FutureCar Staff    Nov 26, 2023 5:14 AM PT
Car tax revenue boost for Treasury

Vehicle Excise Duty, commonly known as car tax, is expected to generate an additional £2.4 billion per year for the Treasury by 2028-29. This increase in revenue is driven by the taxation of electric vehicles (EVs). The Office for Budget Responsibility (OBR) predicts that VED tax receipts will rise from £8 billion in the current financial year to £10.4 billion in five years' time. This is due to higher duty rates and the end of VED exemption for EVs in 2025, which will result in over one million battery car owners being taxed annually for the first time.

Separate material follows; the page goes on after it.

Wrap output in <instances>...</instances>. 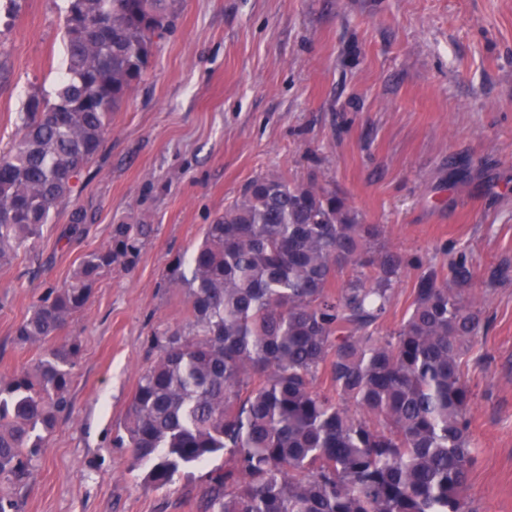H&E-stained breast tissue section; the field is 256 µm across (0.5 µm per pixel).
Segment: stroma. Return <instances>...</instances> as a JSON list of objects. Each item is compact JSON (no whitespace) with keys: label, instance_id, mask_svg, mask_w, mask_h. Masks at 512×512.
<instances>
[{"label":"stroma","instance_id":"1","mask_svg":"<svg viewBox=\"0 0 512 512\" xmlns=\"http://www.w3.org/2000/svg\"><path fill=\"white\" fill-rule=\"evenodd\" d=\"M66 6L19 0L0 19V151L32 93L55 97ZM272 171L336 190L404 258L444 268L466 253L485 327L461 362L466 498L512 512V0H179L70 201L0 266L1 377L43 355L15 329L46 289L112 225L153 227L135 267L105 273L65 330L81 344L70 405L28 478L0 477L17 512H203L223 456L156 487L118 438L155 337L185 324L169 262Z\"/></svg>","mask_w":512,"mask_h":512}]
</instances>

The OBR has significantly revised its forecast for VED revenue, with an expected increase of £400 million per year. By 2025-26, car tax receipts are projected to reach £8.8 billion, rising to £9.3 billion the following year and £9.8 billion in the subsequent year. The OBR now forecasts that by 2028-29, the Treasury will generate £10.4 billion from car taxation alone.

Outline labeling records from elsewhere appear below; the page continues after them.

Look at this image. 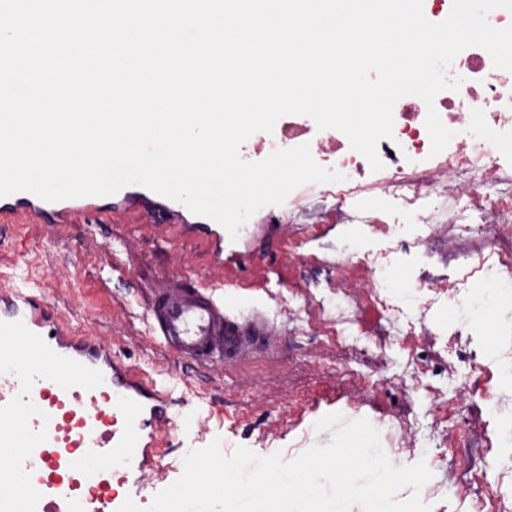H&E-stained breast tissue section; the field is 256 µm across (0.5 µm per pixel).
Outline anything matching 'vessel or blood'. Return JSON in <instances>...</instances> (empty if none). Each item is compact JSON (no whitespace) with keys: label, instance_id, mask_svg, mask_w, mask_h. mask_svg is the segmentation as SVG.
I'll return each mask as SVG.
<instances>
[{"label":"vessel or blood","instance_id":"b4317fda","mask_svg":"<svg viewBox=\"0 0 512 512\" xmlns=\"http://www.w3.org/2000/svg\"><path fill=\"white\" fill-rule=\"evenodd\" d=\"M118 195L177 218L178 233L201 238L223 264L219 223H183L184 205L139 184ZM96 202L93 196L48 202L28 192L0 198V206L50 224ZM149 319L166 347L212 366L238 359L269 334L260 316L239 323L201 288L158 289ZM171 404L106 345L70 335L37 292L0 291V447L12 451L0 470V512H117L123 499L113 495V482L137 484L160 474L157 439L170 427Z\"/></svg>","mask_w":512,"mask_h":512}]
</instances>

The forthcoming Zero Emission Vehicle mandate (ZEV) is also expected to contribute to the increase in VED earnings. This mandate will set binding targets for EV sales, with 22% of all new models sold in 2024 being fully electric. The ZEV mandate provides a roadmap for estimating the revenue increase from VED in the coming years.

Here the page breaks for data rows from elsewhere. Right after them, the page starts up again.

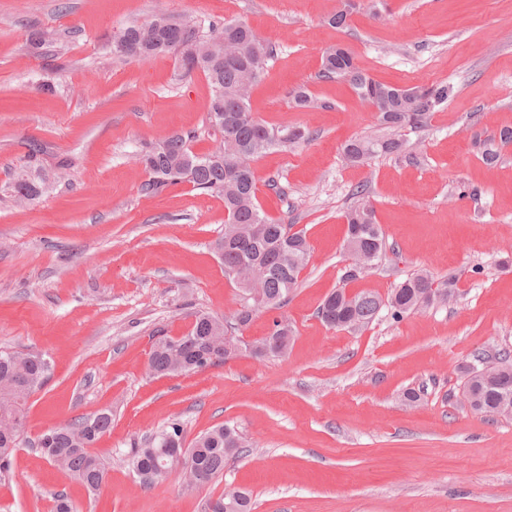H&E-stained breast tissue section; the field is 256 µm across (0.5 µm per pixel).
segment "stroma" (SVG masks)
<instances>
[{"label":"stroma","mask_w":512,"mask_h":512,"mask_svg":"<svg viewBox=\"0 0 512 512\" xmlns=\"http://www.w3.org/2000/svg\"><path fill=\"white\" fill-rule=\"evenodd\" d=\"M346 28L329 25L340 0H0V188L29 146L56 187L19 207L0 191V349L44 354L47 384L29 399L23 444L0 481V512H204L228 490L252 512H512V418L490 419L463 397L461 368L512 352V146L483 162L479 143L512 129V0H357ZM165 13L203 23L246 21L274 44L251 108L311 139L255 164L266 215L302 230L310 251L280 308L240 329L245 342L285 318V355L241 352L188 375L154 377L157 337L187 333L197 312L232 320L242 292L214 241L224 202L191 185L156 197L135 157L150 142L195 132V153L217 136L210 87L175 56H113L115 32ZM44 32L42 55L26 38ZM346 46L357 65L392 85L452 83L447 106L407 132L408 150L348 163L350 139L376 120L347 82L319 77L324 52ZM51 82L55 92L42 91ZM306 86L321 108L301 112ZM365 188L387 252L344 280L346 212ZM454 279L450 304L367 327H327L317 309L334 289L388 293L413 274ZM415 392L416 403L405 400ZM112 414L93 451L107 465L97 495L35 448L75 417ZM186 442L229 424L249 455L226 461L204 486L178 476L144 486L126 463L134 444L172 420Z\"/></svg>","instance_id":"obj_1"}]
</instances>
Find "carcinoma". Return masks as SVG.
I'll return each mask as SVG.
<instances>
[{
    "label": "carcinoma",
    "mask_w": 512,
    "mask_h": 512,
    "mask_svg": "<svg viewBox=\"0 0 512 512\" xmlns=\"http://www.w3.org/2000/svg\"><path fill=\"white\" fill-rule=\"evenodd\" d=\"M192 19H175L157 14L140 25L123 28L114 37L116 55L147 60L171 53L188 71L203 73L210 86L206 105L208 122L220 139L207 154L193 152L192 134L176 133L151 143L137 154L149 174L142 191L157 196L170 186L187 182L194 189L215 194L224 201L227 221L224 234L214 249L224 265V274L235 273L242 282L240 308L235 325L250 323L260 311L279 308L297 286L309 255L303 232L288 234L286 226L268 219L257 200L254 162L277 145L297 146L310 139L301 126H271L257 119L250 109L254 88L264 75L272 46L261 40L241 20L231 19L208 25ZM321 77L349 82L358 99L373 109L383 133L349 140L343 146L344 158L351 164H368L378 156L403 153L408 145L405 132L420 128L426 117L448 104L454 95L449 82L403 89L374 80L355 63L343 46L327 50L322 59ZM292 105L309 111L320 105L306 87L292 94ZM512 144V129H504L499 140L483 143L482 159L493 164L500 149ZM43 171L32 164L21 167L6 187L15 202L28 205L43 197L53 186ZM357 203L347 215L345 246L352 263L346 279L355 280L382 260L386 242L375 222L374 211L366 200V190L356 191ZM450 284H435L431 276L417 273L399 283L383 298L370 292L349 293L338 288L329 293L318 309L320 320L331 328L361 329L372 322L382 308L400 318L431 304L448 302ZM224 319L199 313L191 330L180 338L160 337L150 352L147 371L154 376H169L199 371V363L218 365L228 358ZM292 329L286 320H273L271 331L253 343H242L258 359L282 356L288 350ZM487 376L474 369L465 371L463 394L476 412L486 416L512 417V354L505 351L484 363ZM52 375V365L23 351L0 350V479L10 476L16 448L26 426L28 398L41 389ZM112 428V414L101 412L78 417L59 428L42 433L36 448L62 474L77 481L94 494L105 482V463L92 452L102 435ZM182 424L174 420L156 432L140 448L128 452V463L143 484L165 479L162 470L176 455H183L191 466L183 475L206 485L224 473V463L247 452L248 441L227 424L198 436L183 446ZM222 512H251L247 491L229 490L216 498Z\"/></svg>",
    "instance_id": "carcinoma-1"
}]
</instances>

There is uncertainty regarding fuel duty, particularly with regards to the 5p cut and the freeze on petrol and diesel taxation. The OBR has made changes to its forecasts for fuel duty income based on a slowdown in EV uptake and the delay in the ban on sales of new petrol and diesel cars. The OBR predicts that fuel duty revenue will fall by £700 million from the previous financial year to £24.4 million in the current term. However, it anticipates a significant rise to £28.2 billion in 2024-25, taking into account the removal of the 5p cut and annual increases in line with RPI inflation.

Motoring organizations, such as the AA, have called for a tiered approach to EV taxation, with lower rates for EVs to encourage their adoption. The impact of the VED changes will vary for different groups of EV owners, with existing and new owners facing increased costs. The changes will affect owners of older electric cars, recently-bought EVs, and buyers of brand new EVs differently.

The future of fuel duty remains uncertain, and motoring experts believe that the Chancellor may face challenges in both removing the 5p cut and increasing the tax, especially with a general election approaching. Pump prices for petrol and diesel remain high, and there is concern about the costs associated with going green. The RAC Foundation suggests that it is difficult to predict the future of motoring taxes and calls for clarity to encourage green purchase plans.